October 2020 \ News \ REVIEW OF DIPLOMAT’S BOOK
PASCAL NAZARETH’S DIPLOMATIC JOURNEY

Winston Churchill once defined diplomacy ...

By Vishnu Makhijani

“Challenging, exciting and educative,” is how Nazareth summed up his career in an interview to IANS as his autobiography, “A Ringside Seat To History” (Konark) hit the stands to carry forward the insights he gained while in service and in the 25 years since his retirement in promoting Gandhian ideals, promoting peace with Pakistan and lecturing on board cruise liners. “I would sum up my IFS career in just three words: challenging, exciting and educative. I use the last word because I learnt many vital maxims during my 35 years in it,” Nazareth said.

For instance:

“Never hitch your wagon to a political star and always be an upright, intrepid and thoroughly professional IFS officer” - High Commissioner to Britain B.K. Nehru.

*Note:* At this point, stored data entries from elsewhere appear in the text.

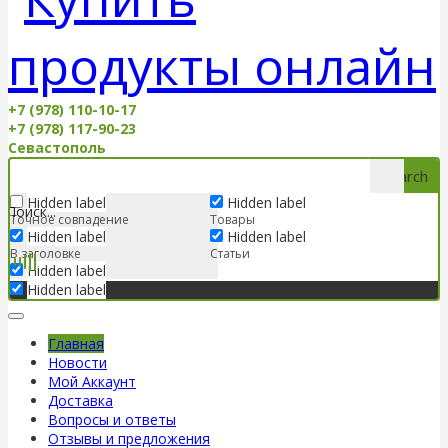
+7 (978) 110-10-17
+7 (978) 117-90-23
Севастополь
Search
Hidden label
Hidden label
Точное совпадение
Товары
Hidden label
Hidden label
В заголовке
Статьи
Hidden label
Hidden label
Главная
Новости
Мой Аккаунт
Доставка
Вопросы и ответы
Отзывы и предложения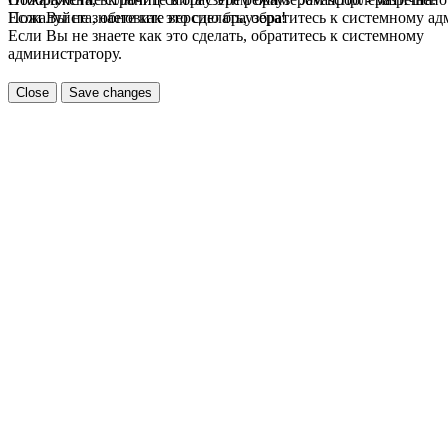
Если Вы не знаете как это сделать, обратитесь к системному а
Пожалуйста, обновите версию браузера!
Если Вы не знаете как это сделать, обратитесь к системному
администратору.
Close
Save changes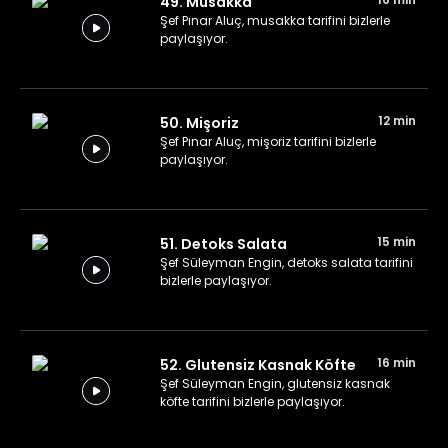
49. Musakka
Şef Pınar Aluç, musakka tarifini bizlerle
paylaşıyor.
12 min
50. Mişoriz
Şef Pınar Aluç, mişoriz tarifini bizlerle
paylaşıyor.
15 min
51. Detoks Salata
Şef Süleyman Engin, detoks salata tarifini
bizlerle paylaşıyor.
16 min
52. Glutensiz Kasnak Köfte
Şef Süleyman Engin, glutensiz kasnak
köfte tarifini bizlerle paylaşıyor.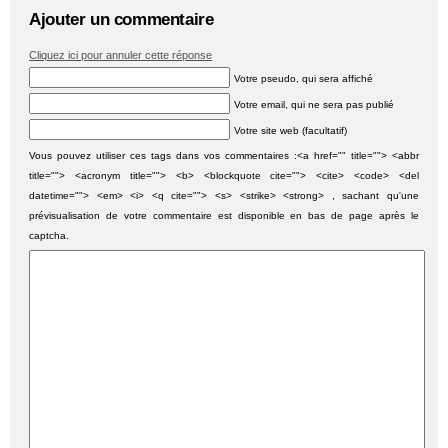
Ajouter un commentaire
Cliquez ici pour annuler cette réponse
Votre pseudo, qui sera affiché
Votre email, qui ne sera pas publié
Votre site web (facultatif)
Vous pouvez utiliser ces tags dans vos commentaires :<a href="" title=""> <abbr
title=""> <acronym title=""> <b> <blockquote cite=""> <cite> <code> <del
datetime=""> <em> <i> <q cite=""> <s> <strike> <strong> , sachant qu'une
prévisualisation de votre commentaire est disponible en bas de page après le
captcha.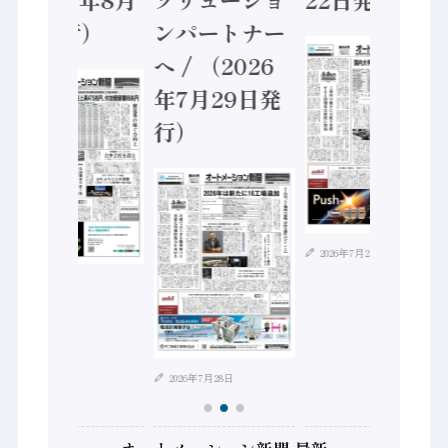
日発行）
ンパートナー
5
へ / （2026
年7月29日発
行）
2026年7月21日
6年8月4日
20
2026年7月28日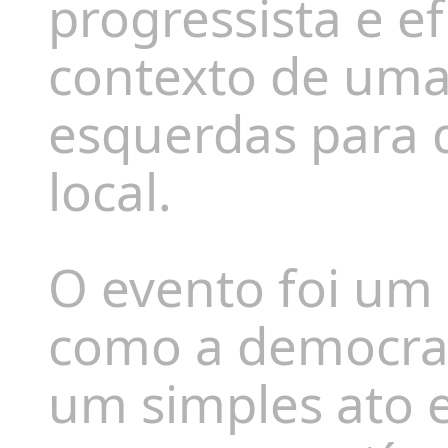
progressista e e
contexto de uma 
esquerdas para 
local.
O evento foi um
como a democrac
um simples ato e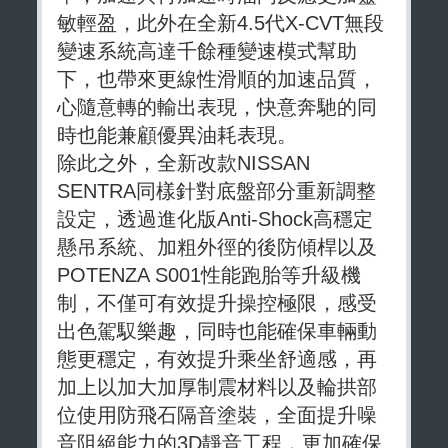
敏輕盈，此外在全新4.5代X-CVT無段
變速系統高達千餘種變速模式幫助
下，也帶來更線性滑順的加速品質，
心隨意轉的輸出表現，快意奔馳的同
時也能兼顧優異油耗表現。
除此之外，全新改款NISSAN
SENTRA同樣針對底盤部分重新調整
設定，透過進化版Anti-Shock高穩定
懸吊系統、加粗外徑的後防傾桿以及
POTENZA S001性能跑胎等升級機
制，不僅可有效提升操控極限，感受
出色駕馭樂趣，同時也能確保車輛動
態更穩定，有效提升乘坐舒適感，再
加上以加大加厚制震材料以及輪拱部
位使用防飛石隔音塗裝，全面提升噪
音阻絕能力的3D靜音工程，更加確保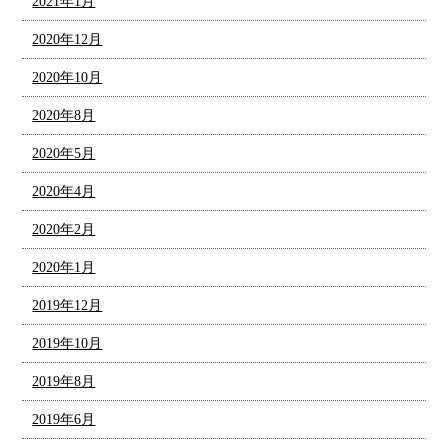
2021年1月
2020年12月
2020年10月
2020年8月
2020年5月
2020年4月
2020年2月
2020年1月
2019年12月
2019年10月
2019年8月
2019年6月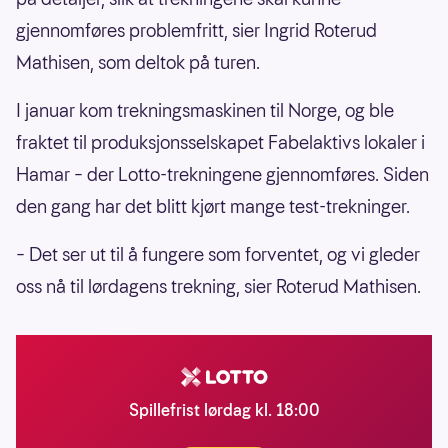
gjennomføres problemfritt, sier Ingrid Roterud
Mathisen, som deltok på turen.
I januar kom trekningsmaskinen til Norge, og ble
fraktet til produksjonsselskapet Fabelaktivs lokaler i
Hamar – der Lotto-trekningene gjennomføres. Siden
den gang har det blitt kjørt mange test-trekninger.
– Det ser ut til å fungere som forventet, og vi gleder
oss nå til lørdagens trekning, sier Roterud Mathisen.
Spillefrist lørdag kl. 18:00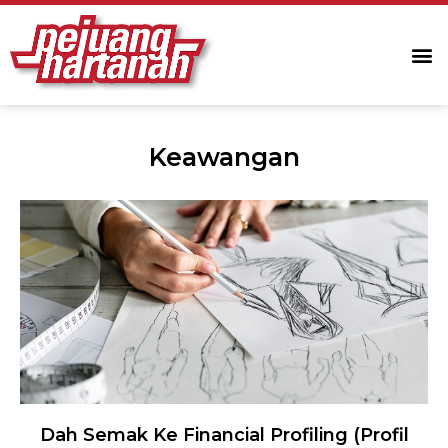
Keawangan
Dah Semak Ke Financial Profiling (Profil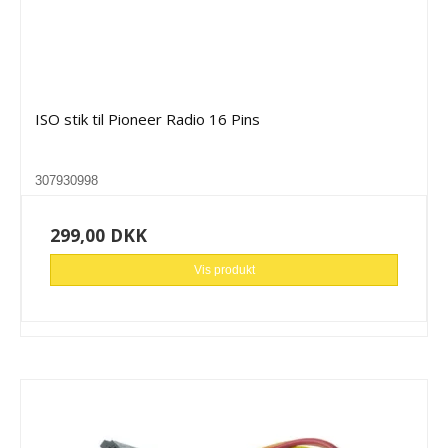
ISO stik til Pioneer Radio 16 Pins
307930998
299,00 DKK
Vis produkt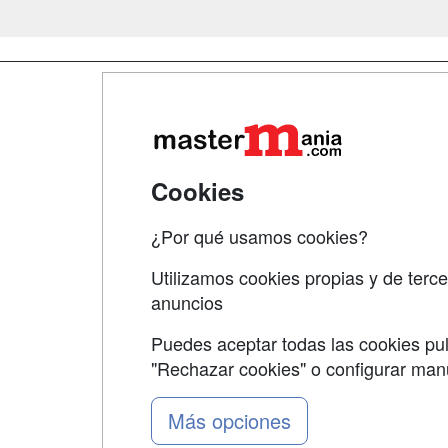
Map
Qui
Tari
Cookies
Acce
¿Por qué usamos cookies?
Acce
Utilizamos cookies propias y de terce
anuncios
Puedes aceptar todas las cookies pul
"Rechazar cookies" o configurar ma
Grupo formazion:
Más opciones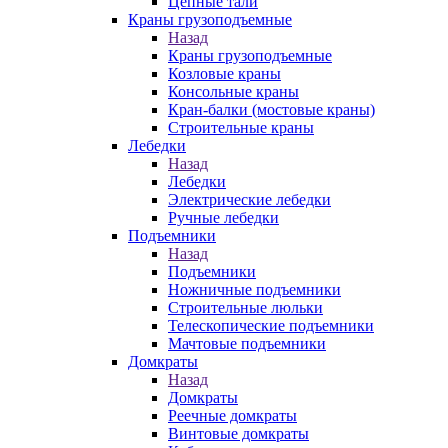
Цепные тали
Краны грузоподъемные
Назад
Краны грузоподъемные
Козловые краны
Консольные краны
Кран-балки (мостовые краны)
Строительные краны
Лебедки
Назад
Лебедки
Электрические лебедки
Ручные лебедки
Подъемники
Назад
Подъемники
Ножничные подъемники
Строительные люльки
Телескопические подъемники
Мачтовые подъемники
Домкраты
Назад
Домкраты
Реечные домкраты
Винтовые домкраты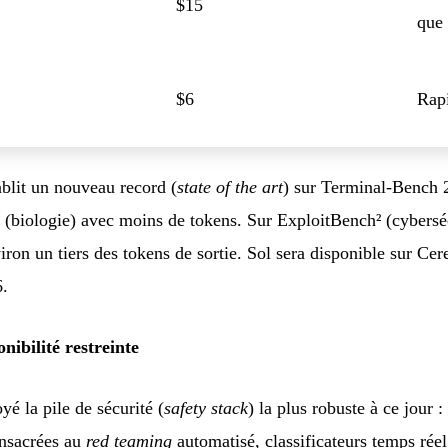
$15
que
$6
Rap
blit un nouveau record (
state of the art
) sur Terminal-Bench 2
biologie) avec moins de tokens. Sur ExploitBench² (cyberséc
on un tiers des tokens de sortie. Sol sera disponible sur Cer
6.
nibilité restreinte
é la pile de sécurité (
safety stack
) la plus robuste à ce jour 
nsacrées au
red teaming
automatisé, classificateurs temps réel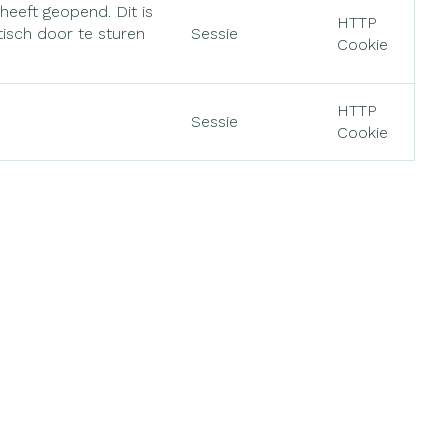
heeft geopend. Dit is
HTTP
tisch door te sturen
Sessie
Cookie
HTTP
Sessie
Cookie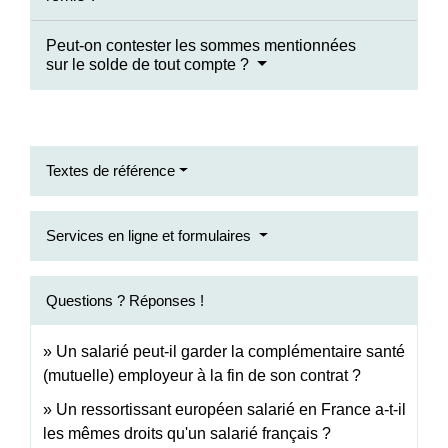
Peut-on contester les sommes mentionnées
sur le solde de tout compte ?
Textes de référence
Services en ligne et formulaires
Questions ? Réponses !
Un salarié peut-il garder la complémentaire santé
(mutuelle) employeur à la fin de son contrat ?
Un ressortissant européen salarié en France a-t-il
les mêmes droits qu'un salarié français ?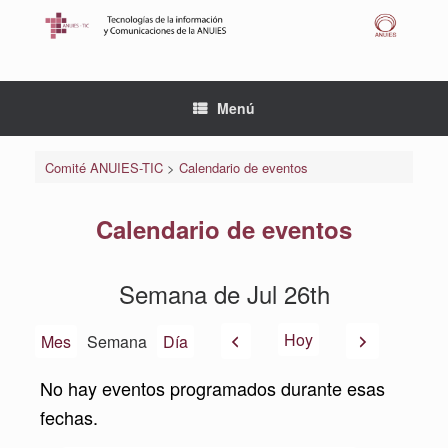
Saltar
al
contenido
Menú
Comité ANUIES-TIC
>
Calendario de eventos
Calendario de eventos
Semana de Jul 26th
Anterior
Siguiente
Hoy
Mes
Semana
Día
No hay eventos programados durante esas
fechas.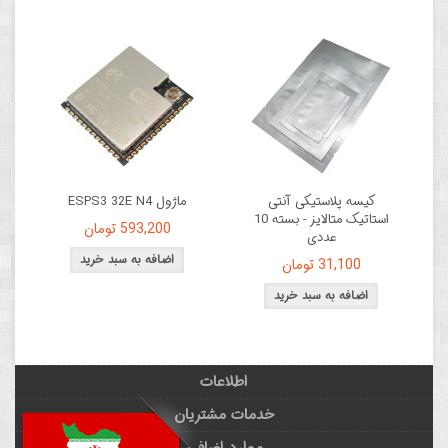
کیسه پلاستیکی آنتی
ماژول ESPS3 32E N4
استاتیک متالایز - بسته 10
593,200 تومان
عددی
31,100 تومان
اطلاعات
خدمات مشتریان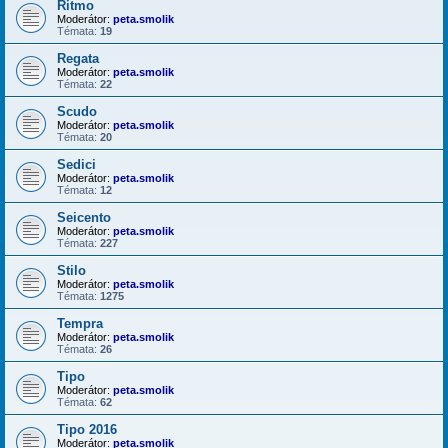
Ritmo
Moderátor:
peta.smolik
Témata:
19
Regata
Moderátor:
peta.smolik
Témata:
22
Scudo
Moderátor:
peta.smolik
Témata:
20
Sedici
Moderátor:
peta.smolik
Témata:
12
Seicento
Moderátor:
peta.smolik
Témata:
227
Stilo
Moderátor:
peta.smolik
Témata:
1275
Tempra
Moderátor:
peta.smolik
Témata:
26
Tipo
Moderátor:
peta.smolik
Témata:
62
Tipo 2016
Moderátor:
peta.smolik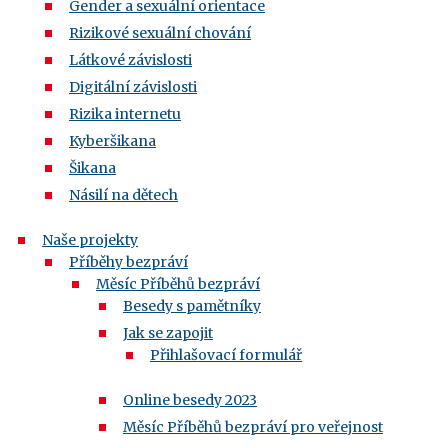
Gender a sexuální orientace
Rizikové sexuální chování
Látkové závislosti
Digitální závislosti
Rizika internetu
Kyberšikana
Šikana
Násilí na dětech
Naše projekty
Příběhy bezpráví
Měsíc Příběhů bezpráví
Besedy s pamětníky
Jak se zapojit
Přihlašovací formulář
Online besedy 2023
Měsíc Příběhů bezpráví pro veřejnost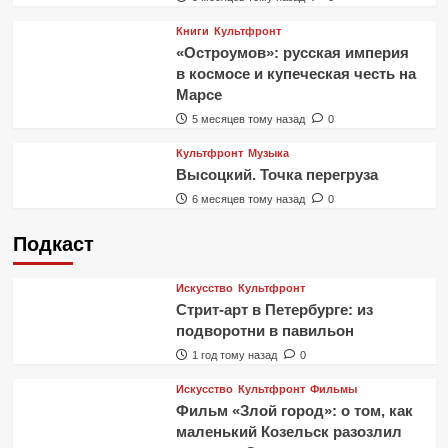
Книги
Культфронт
«Остроумов»: русская империя
в космосе и купеческая честь на
Марсе
5 месяцев тому назад
0
Культфронт
Музыка
Высоцкий. Точка перегруза
6 месяцев тому назад
0
Подкаст
Искусство
Культфронт
Стрит-арт в Петербурге: из
подворотни в павильон
1 год тому назад
0
Искусство
Культфронт
Фильмы
Фильм «Злой город»: о том, как
маленький Козельск разозлил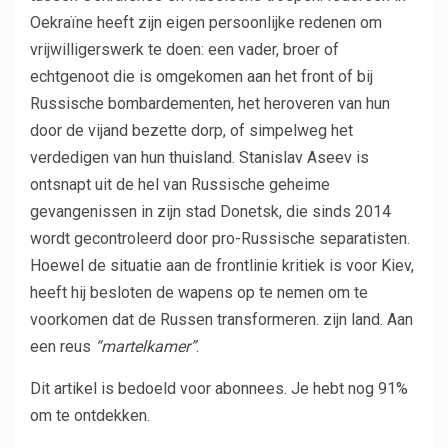
Oekraïne heeft zijn eigen persoonlijke redenen om
vrijwilligerswerk te doen: een vader, broer of
echtgenoot die is omgekomen aan het front of bij
Russische bombardementen, het heroveren van hun
door de vijand bezette dorp, of simpelweg het
verdedigen van hun thuisland. Stanislav Aseev is
ontsnapt uit de hel van Russische geheime
gevangenissen in zijn stad Donetsk, die sinds 2014
wordt gecontroleerd door pro-Russische separatisten.
Hoewel de situatie aan de frontlinie kritiek is voor Kiev,
heeft hij besloten de wapens op te nemen om te
voorkomen dat de Russen transformeren. zijn land. Aan
een reus
“martelkamer”
.
Dit artikel is bedoeld voor abonnees.
Je hebt nog 91%
om te ontdekken.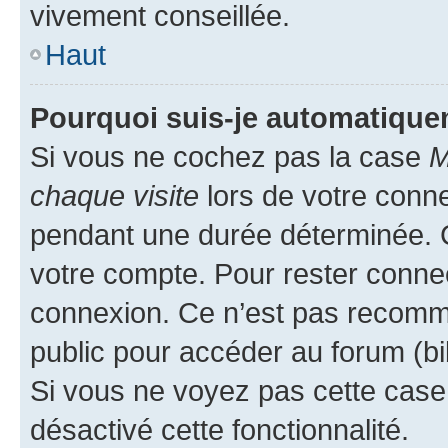
vivement conseillée.
Haut
Pourquoi suis-je automatiqu
Si vous ne cochez pas la case
M
chaque visite
lors de votre conn
pendant une durée déterminée. C
votre compte. Pour rester connec
connexion. Ce n’est pas recomma
public pour accéder au forum (bib
Si vous ne voyez pas cette case, 
désactivé cette fonctionnalité.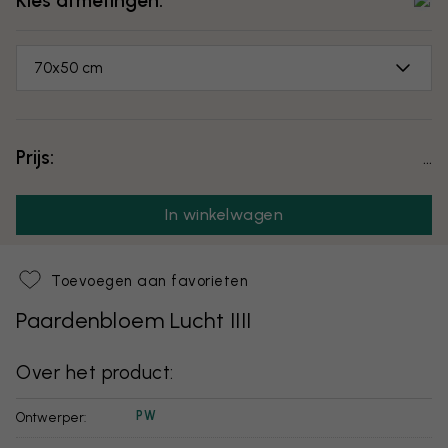
Kies afmetingen:
70x50 cm
Prijs:
...
In winkelwagen
Toevoegen aan favorieten
Paardenbloem Lucht IIII
Over het product:
PW
Ontwerper: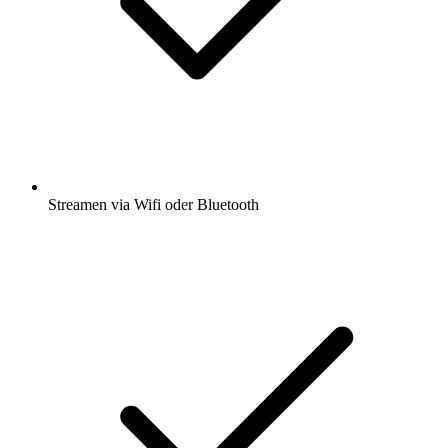
Streamen via Wifi oder Bluetooth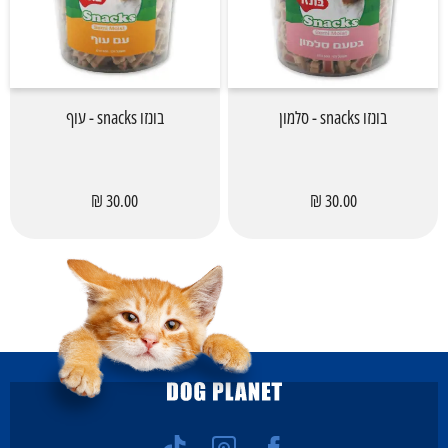
בונזו snacks - סלמון
בונזו snacks - עוף
30.00 ₪
30.00 ₪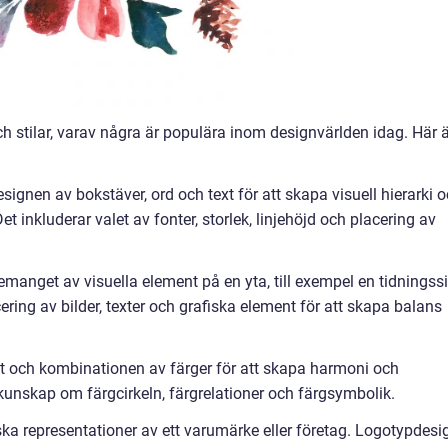
h stilar, varav några är populära inom designvärlden idag. Här ä
signen av bokstäver, ord och text för att skapa visuell hierarki 
 inkluderar valet av fonter, storlek, linjehöjd och placering av
manget av visuella element på en yta, till exempel en tidningss
ering av bilder, texter och grafiska element för att skapa balans
et och kombinationen av färger för att skapa harmoni och
kunskap om färgcirkeln, färgrelationer och färgsymbolik.
ska representationer av ett varumärke eller företag. Logotypdesi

“In a crisis, what is most needed are cool heads and not cold feet”—Foreign Secretary T.N. Kaul.

“Diplomats are essentially peace makers for It is when they fail that the Generals are called in”—P.K. Banerjee, Charge d’Affaires in Peking during the 1962 Sino-Indian conflict and later India’s Permanent Representative in Geneva.

“Culture is a potent arm of diplomacy... In the sphere of culture India is the super power,” Foreign Secretary M.K. Rasgotra.